◆ GOAL OF THE EXERCISE:
Identify each line below containing the string "medicina" and copy it.

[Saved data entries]
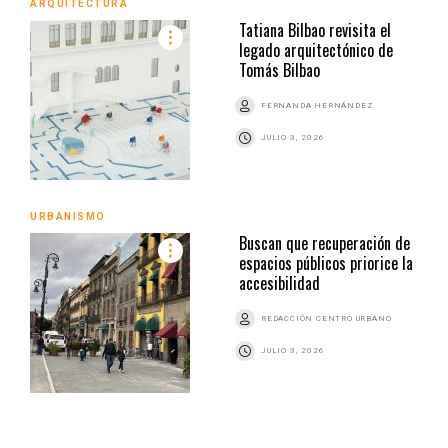
ARQUITECTURA
Tatiana Bilbao revisita el
legado arquitectónico de
Tomás Bilbao
FERNANDA HERNÁNDEZ
JULIO 3, 2026
URBANISMO
Buscan que recuperación de
espacios públicos priorice la
accesibilidad
REDACCIÓN CENTRO URBANO
JULIO 3, 2026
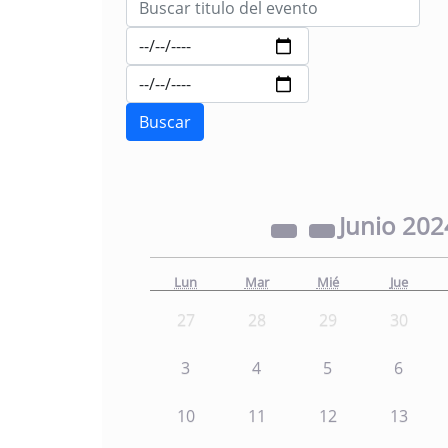
Junio
202
Lun
Mar
Mié
Jue
27
28
29
30
3
4
5
6
10
11
12
13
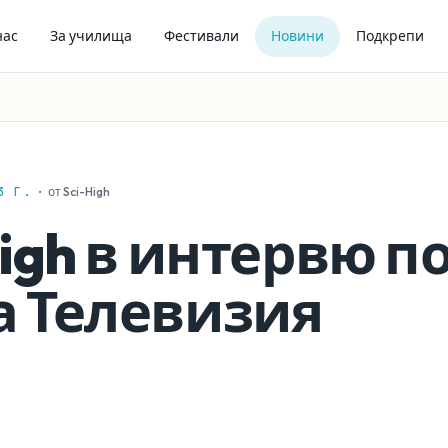
нас
За училища
Фестивали
Новини
Подкрепи
3 Г.
·
от Sci-High
High в интервю п
а Телевизия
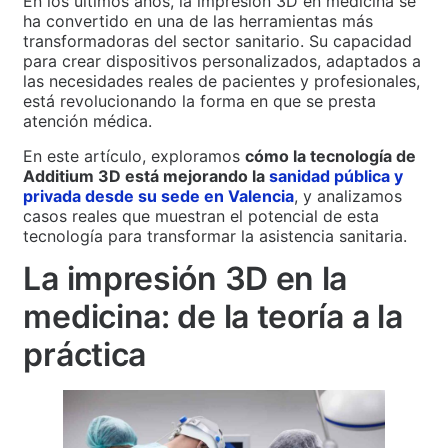
En los últimos años, la impresión 3D en medicina se
ha convertido en una de las herramientas más
transformadoras del sector sanitario. Su capacidad
para crear dispositivos personalizados, adaptados a
las necesidades reales de pacientes y profesionales,
está revolucionando la forma en que se presta
atención médica.
En este artículo, exploramos
cómo la tecnología de
Additium 3D está mejorando la
sanidad pública y
privada desde su sede en Valencia
, y analizamos
casos reales que muestran el potencial de esta
tecnología para transformar la asistencia sanitaria.
La impresión 3D en la
medicina: de la teoría a la
práctica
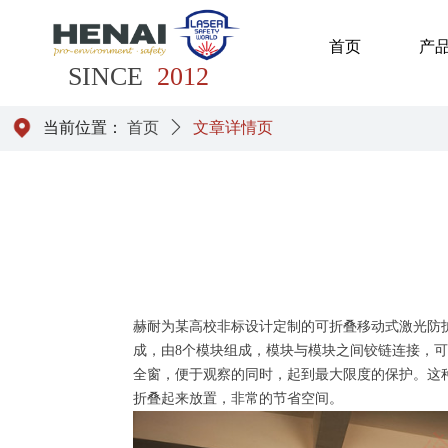
首页
产
SINCE
2012
当前位置：
首页
ꄲ
文章详情页
赫耐为某高校非标设计定制的可折叠移动式激光防护屏，高21
成，由8个模块组成，模块与模块之间铰链连接，
全窗，便于观察的同时，起到最大限度的保护。这
折叠起来放置，非常的节省空间。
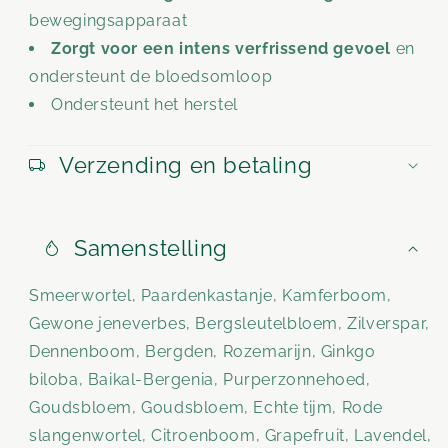
bewegingsapparaat
Zorgt voor een intens verfrissend gevoel
en
ondersteunt de bloedsomloop
Ondersteunt het herstel
Verzending en betaling
Samenstelling
Smeerwortel, Paardenkastanje, Kamferboom,
Gewone jeneverbes, Bergsleutelbloem, Zilverspar,
Dennenboom, Bergden, Rozemarijn, Ginkgo
biloba, Baikal-Bergenia, Purperzonnehoed,
Goudsbloem, Goudsbloem, Echte tijm, Rode
slangenwortel, Citroenboom, Grapefruit, Lavendel,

◆ ANSWER:
En los últimos años, la impresión 3D en medicina se
medicina: de la teoría a la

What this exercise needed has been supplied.